For many (perhaps most) people, their initial assessment of early news items about a novel coronavirus was strongly affected by motivated cognition, and a desire to avoid collecting information about the potential negative consequences of the new virus. This would have particularly been the case if they held strong prior views based on memories that the successful containment of both the 2003 SARS coronavirus outbreak and the 2012 MERS coronavirus outbreak.
But between January 23rd (when Wuhan was locked down) and March 8th (when the quarantine of Lombardy was announced), people around the world experienced a “Stimulus Surprise” which initially produced a sharp spike in uncertainty and anxiety, leading to increased social copying like the panic buying of toilet paper, masks, hand sanitizer, and other supplies.

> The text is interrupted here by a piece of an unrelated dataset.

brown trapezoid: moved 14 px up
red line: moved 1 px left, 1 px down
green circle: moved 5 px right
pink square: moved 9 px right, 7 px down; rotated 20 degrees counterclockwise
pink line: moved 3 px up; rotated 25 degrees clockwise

This was followed by the still ongoing “Bayesian Surprise” phase, in which people have struggled to sort through an exponentially increasing flood of information (of varying value and credibility), to gain some measure of situation awareness as the first step in formulating expectations about possible future scenarios and designing a “go forward” plan.
For some (perhaps most) people, this process was undoubtedly complicated by the cognitive bias Daniel Kahneman has called “What You See Is All There Is” or WYSIATI. This refers to our tendency to reach quick intuitive judgments using a narrative constructed solely on the basis of information that is in front of us, and rather than a more deliberate approach that takes into account a wider range of unresolved uncertainties and the different future scenarios they imply.

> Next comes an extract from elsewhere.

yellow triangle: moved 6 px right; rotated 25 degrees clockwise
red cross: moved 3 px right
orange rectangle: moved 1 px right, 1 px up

For other people, this sensemaking process has been a more systematic struggle to develop a better understanding of the complex trends and uncertainties driving the evolving COVID-19 situation, their relationships to each other, and the potential future outcomes they could create.
Regardless of the approach used, reducing the unprecedented level of uncertainty created by COVID-19 continues to be a slow process, with progress only made at a high mental and emotional cost as we work through the surprises we have experienced.